[TASK INPUT — start]
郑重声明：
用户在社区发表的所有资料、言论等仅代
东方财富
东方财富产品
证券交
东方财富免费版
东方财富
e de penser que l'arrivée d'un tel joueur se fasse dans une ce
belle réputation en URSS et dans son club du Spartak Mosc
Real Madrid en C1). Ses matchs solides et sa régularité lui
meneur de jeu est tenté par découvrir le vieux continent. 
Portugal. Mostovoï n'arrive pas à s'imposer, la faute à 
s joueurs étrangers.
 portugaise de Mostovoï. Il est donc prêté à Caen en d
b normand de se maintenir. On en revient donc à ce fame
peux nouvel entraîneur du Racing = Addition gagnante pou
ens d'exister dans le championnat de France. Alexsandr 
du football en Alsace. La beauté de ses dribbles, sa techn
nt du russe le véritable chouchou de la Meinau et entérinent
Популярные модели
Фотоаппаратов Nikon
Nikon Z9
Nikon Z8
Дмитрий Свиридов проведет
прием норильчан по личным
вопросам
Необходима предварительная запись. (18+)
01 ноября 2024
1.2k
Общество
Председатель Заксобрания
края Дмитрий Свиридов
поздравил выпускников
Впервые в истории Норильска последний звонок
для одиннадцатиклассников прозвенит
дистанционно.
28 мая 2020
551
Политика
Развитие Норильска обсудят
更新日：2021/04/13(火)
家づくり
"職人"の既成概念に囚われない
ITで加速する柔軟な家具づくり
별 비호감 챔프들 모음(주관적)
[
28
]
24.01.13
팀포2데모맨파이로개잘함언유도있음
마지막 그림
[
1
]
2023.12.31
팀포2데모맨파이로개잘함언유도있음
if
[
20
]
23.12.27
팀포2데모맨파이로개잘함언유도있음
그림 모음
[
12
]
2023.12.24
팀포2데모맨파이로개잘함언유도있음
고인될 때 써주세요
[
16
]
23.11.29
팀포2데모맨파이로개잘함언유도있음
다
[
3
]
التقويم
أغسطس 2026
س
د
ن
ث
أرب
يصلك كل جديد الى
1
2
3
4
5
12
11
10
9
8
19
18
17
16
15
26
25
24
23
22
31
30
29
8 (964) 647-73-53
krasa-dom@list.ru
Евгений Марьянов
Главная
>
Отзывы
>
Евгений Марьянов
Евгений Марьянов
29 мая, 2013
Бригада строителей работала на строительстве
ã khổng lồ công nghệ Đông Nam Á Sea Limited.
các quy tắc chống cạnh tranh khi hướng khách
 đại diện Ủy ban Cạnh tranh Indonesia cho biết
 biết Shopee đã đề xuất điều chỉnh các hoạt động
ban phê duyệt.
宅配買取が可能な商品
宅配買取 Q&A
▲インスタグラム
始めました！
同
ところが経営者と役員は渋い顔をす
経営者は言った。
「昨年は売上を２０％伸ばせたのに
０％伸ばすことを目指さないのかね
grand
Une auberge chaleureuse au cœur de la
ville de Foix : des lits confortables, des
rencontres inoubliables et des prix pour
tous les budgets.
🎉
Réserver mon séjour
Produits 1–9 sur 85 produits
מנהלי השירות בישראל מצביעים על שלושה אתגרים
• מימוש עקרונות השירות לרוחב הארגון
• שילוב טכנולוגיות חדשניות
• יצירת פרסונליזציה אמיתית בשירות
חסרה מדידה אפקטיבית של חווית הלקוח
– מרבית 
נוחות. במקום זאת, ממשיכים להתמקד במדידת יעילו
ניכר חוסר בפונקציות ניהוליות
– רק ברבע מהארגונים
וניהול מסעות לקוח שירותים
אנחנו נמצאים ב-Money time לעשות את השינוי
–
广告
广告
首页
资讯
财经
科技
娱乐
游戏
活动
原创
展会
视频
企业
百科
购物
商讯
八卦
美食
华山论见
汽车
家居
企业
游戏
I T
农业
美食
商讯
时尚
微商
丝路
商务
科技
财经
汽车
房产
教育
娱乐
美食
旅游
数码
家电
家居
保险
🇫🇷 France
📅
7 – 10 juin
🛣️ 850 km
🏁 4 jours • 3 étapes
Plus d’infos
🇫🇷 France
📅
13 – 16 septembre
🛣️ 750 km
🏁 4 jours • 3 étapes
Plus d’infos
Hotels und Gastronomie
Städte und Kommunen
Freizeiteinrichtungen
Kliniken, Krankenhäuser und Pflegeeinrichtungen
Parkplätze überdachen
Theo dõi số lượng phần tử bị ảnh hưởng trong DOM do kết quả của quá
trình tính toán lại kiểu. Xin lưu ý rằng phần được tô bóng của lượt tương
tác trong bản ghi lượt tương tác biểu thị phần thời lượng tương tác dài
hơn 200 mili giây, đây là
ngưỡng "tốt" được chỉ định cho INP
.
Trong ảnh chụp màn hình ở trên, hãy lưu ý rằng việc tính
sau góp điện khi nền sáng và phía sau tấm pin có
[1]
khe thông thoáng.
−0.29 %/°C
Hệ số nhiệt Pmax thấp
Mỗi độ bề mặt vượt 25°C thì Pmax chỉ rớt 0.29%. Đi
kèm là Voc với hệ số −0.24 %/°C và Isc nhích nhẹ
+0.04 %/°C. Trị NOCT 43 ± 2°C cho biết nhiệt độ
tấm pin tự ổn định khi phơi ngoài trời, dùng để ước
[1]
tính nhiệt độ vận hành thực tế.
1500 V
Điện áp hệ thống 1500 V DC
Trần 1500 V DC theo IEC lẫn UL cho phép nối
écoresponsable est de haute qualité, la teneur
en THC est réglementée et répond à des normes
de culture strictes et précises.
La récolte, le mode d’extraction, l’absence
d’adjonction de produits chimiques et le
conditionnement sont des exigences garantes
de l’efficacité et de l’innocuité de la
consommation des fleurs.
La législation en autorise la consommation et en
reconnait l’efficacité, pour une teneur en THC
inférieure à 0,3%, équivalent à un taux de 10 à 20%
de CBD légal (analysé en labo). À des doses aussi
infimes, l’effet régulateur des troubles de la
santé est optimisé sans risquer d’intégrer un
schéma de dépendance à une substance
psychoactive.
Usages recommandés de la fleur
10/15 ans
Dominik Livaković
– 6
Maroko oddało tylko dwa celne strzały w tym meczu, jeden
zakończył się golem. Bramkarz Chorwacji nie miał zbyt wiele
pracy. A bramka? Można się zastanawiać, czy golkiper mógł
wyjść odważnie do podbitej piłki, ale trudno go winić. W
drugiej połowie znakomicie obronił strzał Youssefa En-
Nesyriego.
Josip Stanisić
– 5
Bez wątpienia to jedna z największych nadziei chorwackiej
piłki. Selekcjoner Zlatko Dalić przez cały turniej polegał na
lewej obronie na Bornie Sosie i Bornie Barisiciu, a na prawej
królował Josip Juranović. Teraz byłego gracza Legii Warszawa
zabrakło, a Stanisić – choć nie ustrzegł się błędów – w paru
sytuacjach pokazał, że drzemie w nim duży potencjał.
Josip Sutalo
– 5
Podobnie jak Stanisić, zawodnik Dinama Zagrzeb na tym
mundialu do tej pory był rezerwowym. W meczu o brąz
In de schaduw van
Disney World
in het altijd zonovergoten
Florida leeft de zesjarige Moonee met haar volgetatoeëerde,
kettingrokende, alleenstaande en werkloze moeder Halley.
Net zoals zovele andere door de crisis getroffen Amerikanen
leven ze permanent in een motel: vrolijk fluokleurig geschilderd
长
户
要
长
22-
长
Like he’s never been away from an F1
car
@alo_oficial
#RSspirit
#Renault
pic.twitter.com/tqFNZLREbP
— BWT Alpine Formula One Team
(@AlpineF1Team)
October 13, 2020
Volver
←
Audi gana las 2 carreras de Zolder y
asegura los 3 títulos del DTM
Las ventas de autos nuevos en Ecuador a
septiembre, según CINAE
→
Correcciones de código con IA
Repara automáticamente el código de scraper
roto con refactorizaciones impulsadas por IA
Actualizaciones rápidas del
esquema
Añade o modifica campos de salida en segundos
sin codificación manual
[TASK INPUT — finish]
**EXERCISE GOAL**
Start with the line above that contains "Бригада строителей работала на строительстве" and stop after the line that contains "Mỗi độ bề mặt". Output those lines exactly, and only those.

**RESPONSE TO THIS TASK**
Бригада строителей работала на строительстве
ã khổng lồ công nghệ Đông Nam Á Sea Limited.
các quy tắc chống cạnh tranh khi hướng khách
 đại diện Ủy ban Cạnh tranh Indonesia cho biết
 biết Shopee đã đề xuất điều chỉnh các hoạt động
ban phê duyệt.
宅配買取が可能な商品
宅配買取 Q&A
▲インスタグラム
始めました！
同
ところが経営者と役員は渋い顔をす
経営者は言った。
「昨年は売上を２０％伸ばせたのに
０％伸ばすことを目指さないのかね
grand
Une auberge chaleureuse au cœur de la
ville de Foix : des lits confortables, des
rencontres inoubliables et des prix pour
tous les budgets.
🎉
Réserver mon séjour
Produits 1–9 sur 85 produits
מנהלי השירות בישראל מצביעים על שלושה אתגרים
• מימוש עקרונות השירות לרוחב הארגון
• שילוב טכנולוגיות חדשניות
• יצירת פרסונליזציה אמיתית בשירות
חסרה מדידה אפקטיבית של חווית הלקוח
– מרבית 
נוחות. במקום זאת, ממשיכים להתמקד במדידת יעילו
ניכר חוסר בפונקציות ניהוליות
– רק ברבע מהארגונים
וניהול מסעות לקוח שירותים
אנחנו נמצאים ב-Money time לעשות את השינוי
–
广告
广告
首页
资讯
财经
科技
娱乐
游戏
活动
原创
展会
视频
企业
百科
购物
商讯
八卦
美食
华山论见
汽车
家居
企业
游戏
I T
农业
美食
商讯
时尚
微商
丝路
商务
科技
财经
汽车
房产
教育
娱乐
美食
旅游
数码
家电
家居
保险
🇫🇷 France
📅
7 – 10 juin
🛣️ 850 km
🏁 4 jours • 3 étapes
Plus d’infos
🇫🇷 France
📅
13 – 16 septembre
🛣️ 750 km
🏁 4 jours • 3 étapes
Plus d’infos
Hotels und Gastronomie
Städte und Kommunen
Freizeiteinrichtungen
Kliniken, Krankenhäuser und Pflegeeinrichtungen
Parkplätze überdachen
Theo dõi số lượng phần tử bị ảnh hưởng trong DOM do kết quả của quá
trình tính toán lại kiểu. Xin lưu ý rằng phần được tô bóng của lượt tương
tác trong bản ghi lượt tương tác biểu thị phần thời lượng tương tác dài
hơn 200 mili giây, đây là
ngưỡng "tốt" được chỉ định cho INP
.
Trong ảnh chụp màn hình ở trên, hãy lưu ý rằng việc tính
sau góp điện khi nền sáng và phía sau tấm pin có
[1]
khe thông thoáng.
−0.29 %/°C
Hệ số nhiệt Pmax thấp
Mỗi độ bề mặt vượt 25°C thì Pmax chỉ rớt 0.29%. Đi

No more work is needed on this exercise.